Perguntas frequentes sobre a queda em Vinhedo
O que revelaram os áudios inéditos?
Os áudios revelaram as comunicações entre pilotos e o controle de tráfego aéreo nos minutos que antecederam a queda do avião em Vinhedo. Neles, as conversas são protocolarmente tranquilas, com trocas de frequência e confirmações de informações, sem qualquer indicação externa de pane ou emergência.
Houve alguma indicação de emergência pelos pilotos ao controle aéreo?
Não, de acordo com os áudios divulgados e o relatório preliminar, em nenhum momento os pilotos indicaram qualquer tipo de pane ou emergência ao controle de tráfego aéreo. A comunicação manteve-se dentro do padrão esperado para uma aproximação para pouso, apesar de alertas internos na cabine já estarem ativos.
Qual o papel da formação de gelo no acidente?
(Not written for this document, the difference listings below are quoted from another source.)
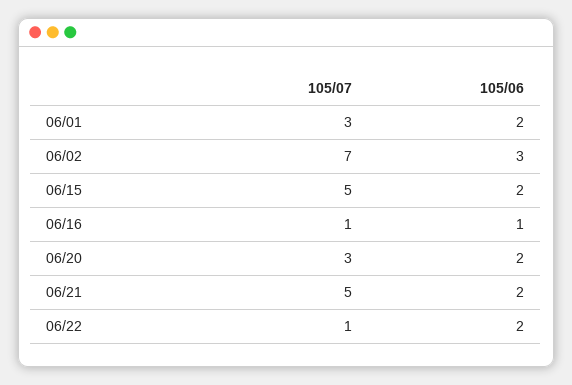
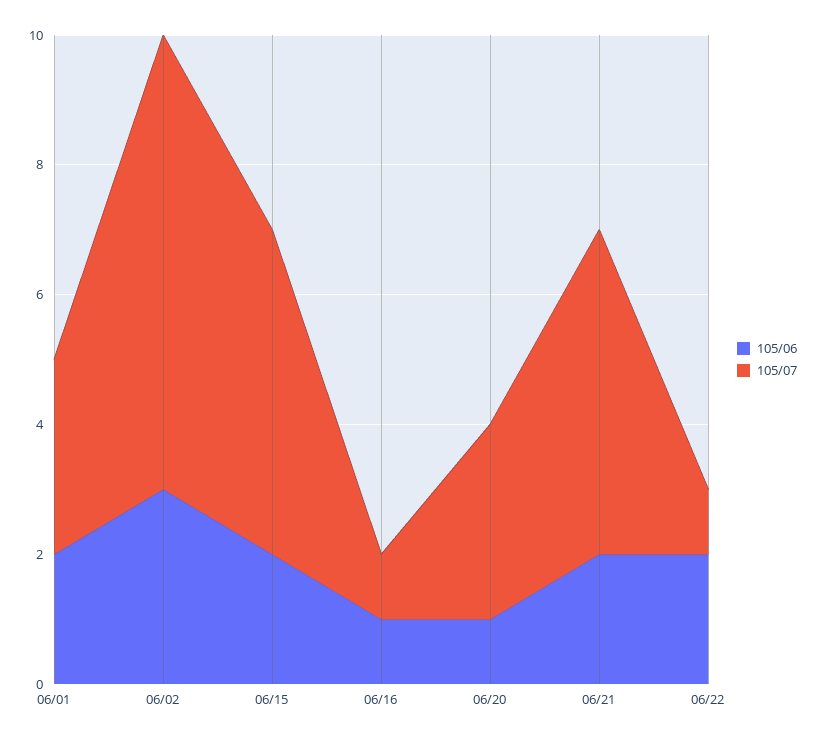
105/06, 06/20: 2 -> 1

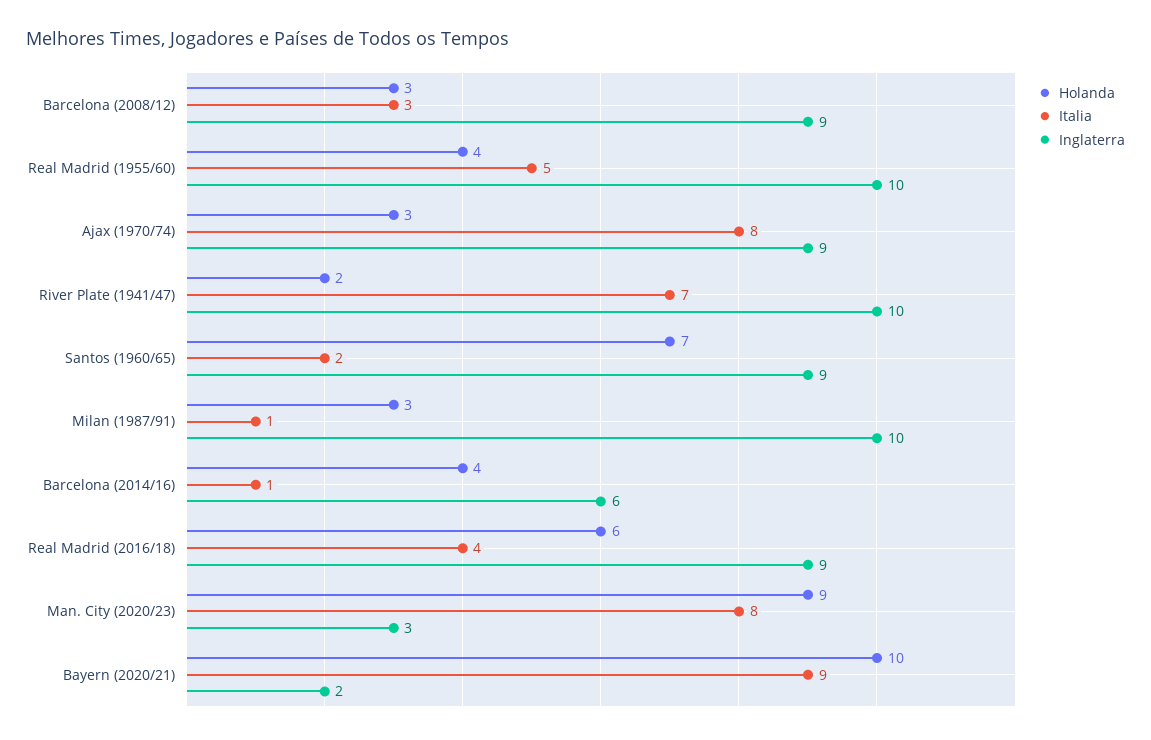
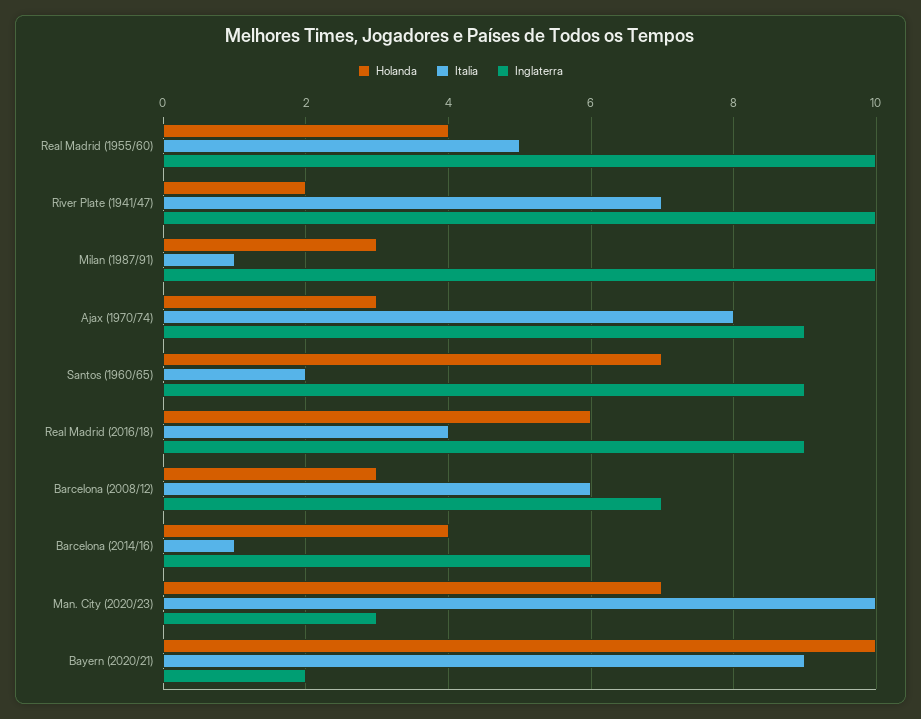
Italia, Barcelona (2008/12): 3 -> 6
Inglaterra, Barcelona (2008/12): 9 -> 7
Holanda, Man. City (2020/23): 9 -> 7
Italia, Man. City (2020/23): 8 -> 10

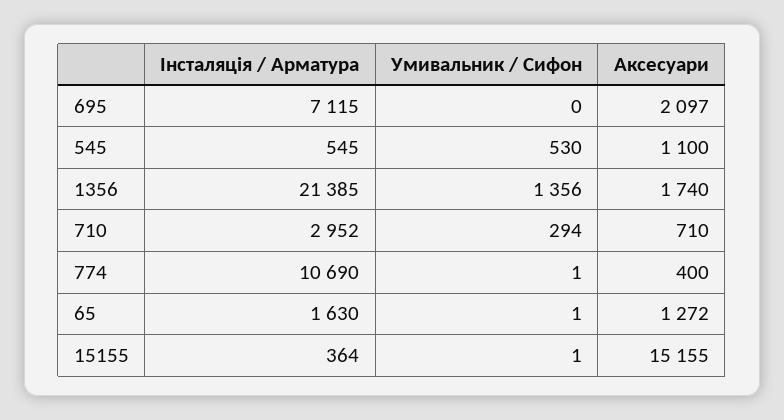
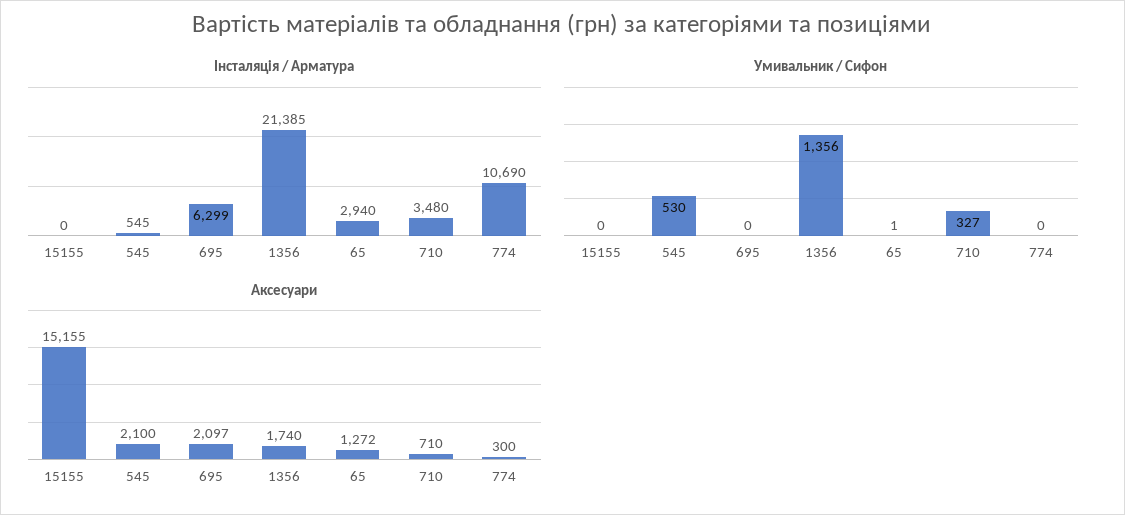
Інсталяція / Арматура, 695: 7115 -> 6299
Аксесуари, 545: 1100 -> 2100
Інсталяція / Арматура, 710: 2952 -> 3480
Умивальник / Сифон, 710: 294 -> 327
Умивальник / Сифон, 774: 1 -> 0
Аксесуари, 774: 400 -> 300
Інсталяція / Арматура, 65: 1630 -> 2940
Інсталяція / Арматура, 15155: 364 -> 0
Умивальник / Сифон, 15155: 1 -> 0

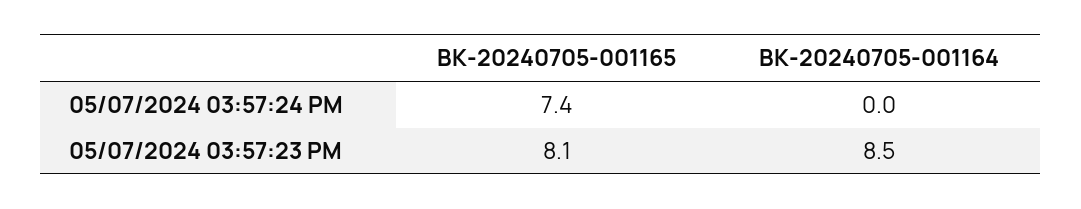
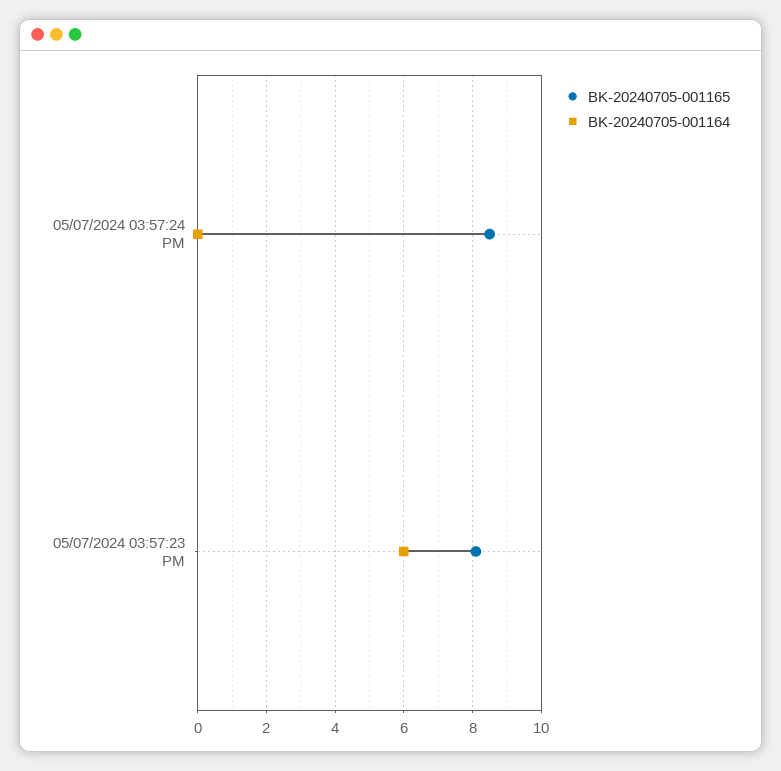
BK-20240705-001165, 05/07/2024 03:57:24 PM: 7.4 -> 8.5
BK-20240705-001164, 05/07/2024 03:57:23 PM: 8.5 -> 6

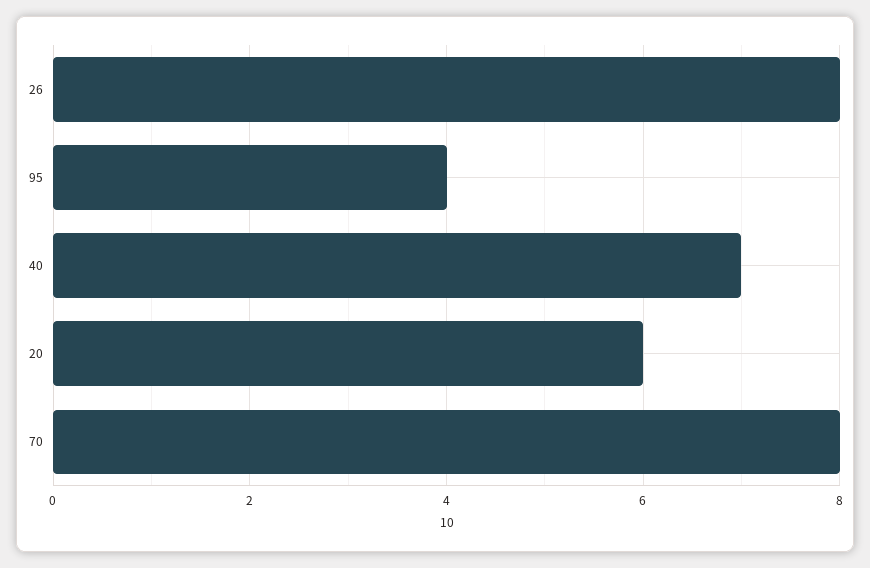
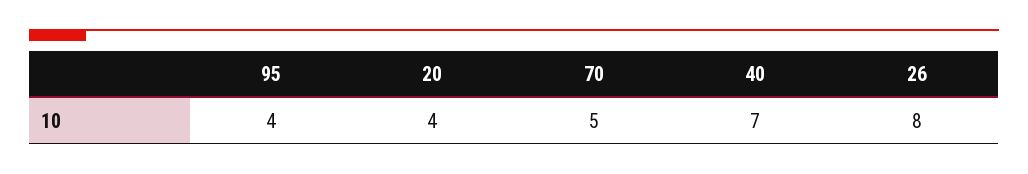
20: 6 -> 4
70: 8 -> 5

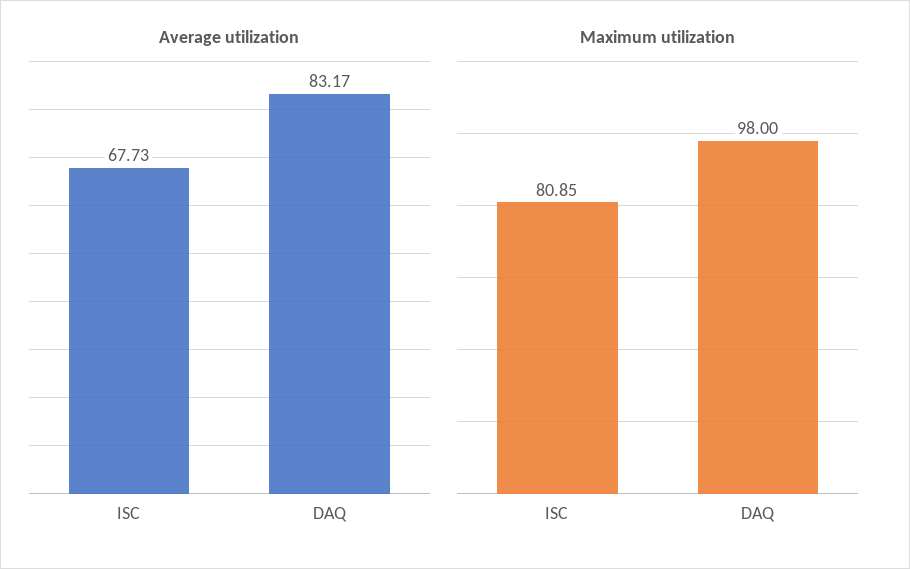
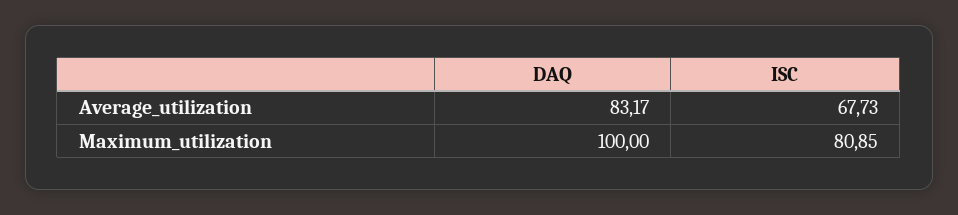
Maximum utilization, DAQ: 98 -> 100

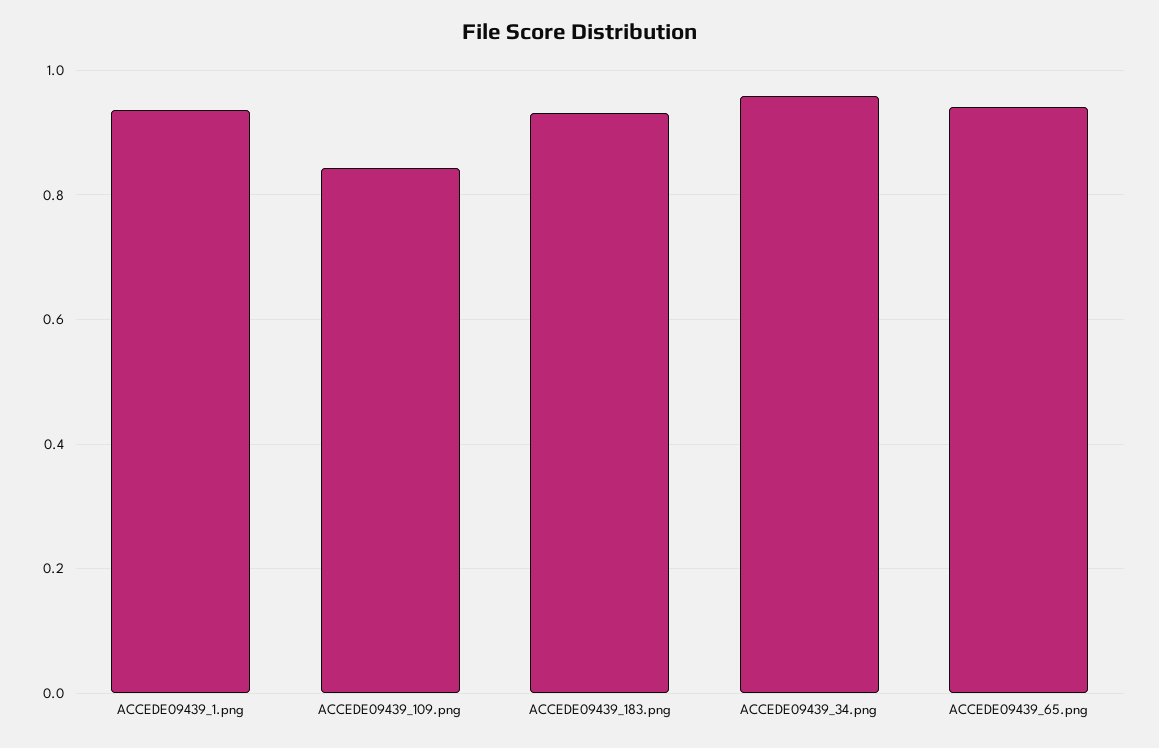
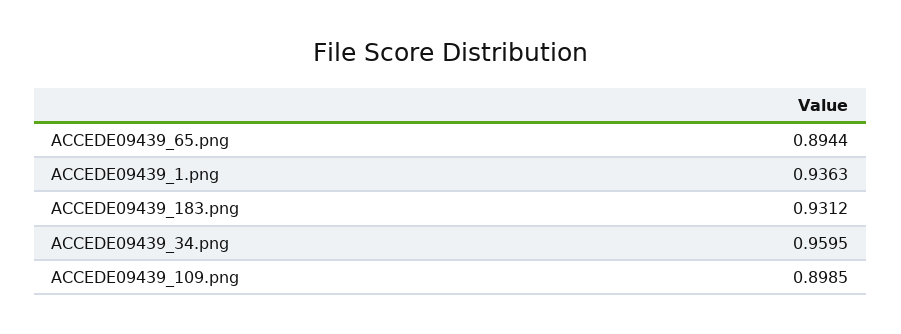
ACCEDE09439_109.png: 0.84 -> 0.8985
ACCEDE09439_65.png: 0.94 -> 0.8944

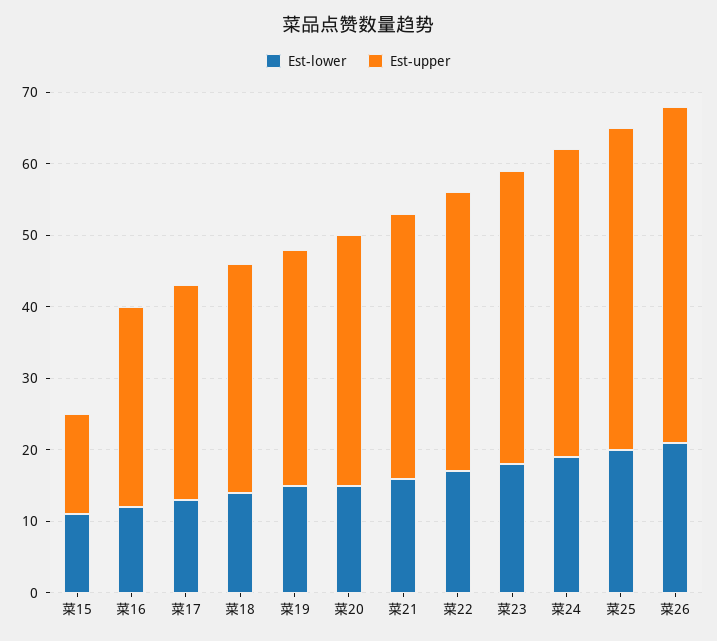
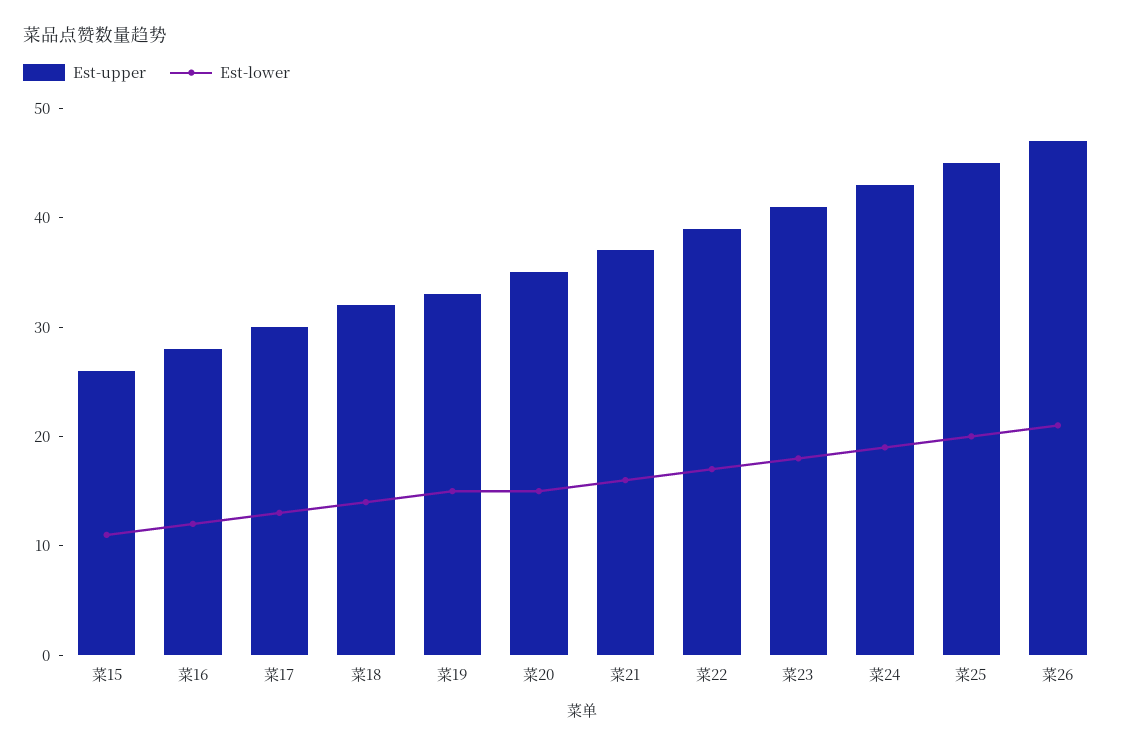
Est-upper, 菜15: 15 -> 26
O relatório preliminar do Cenipa, baseado nas informações das caixas-pretas, revelou que o acúmulo de gelo já vinha comprometendo o desempenho da aeronave. Alertas luminosos e sonoros de detecção de gelo e de queda na velocidade surgiram no painel, e outros pilotos reportaram gelo na região no mesmo período, sugerindo que a formação de gelo foi um fator significativo para a queda.
Onde a aeronave caiu?
A aeronave caiu no quintal de uma casa no condomínio Residencial Recanto Florido, no bairro Jardim Florido, em Vinhedo (SP). Apesar do impacto, nenhum morador em solo ficou ferido.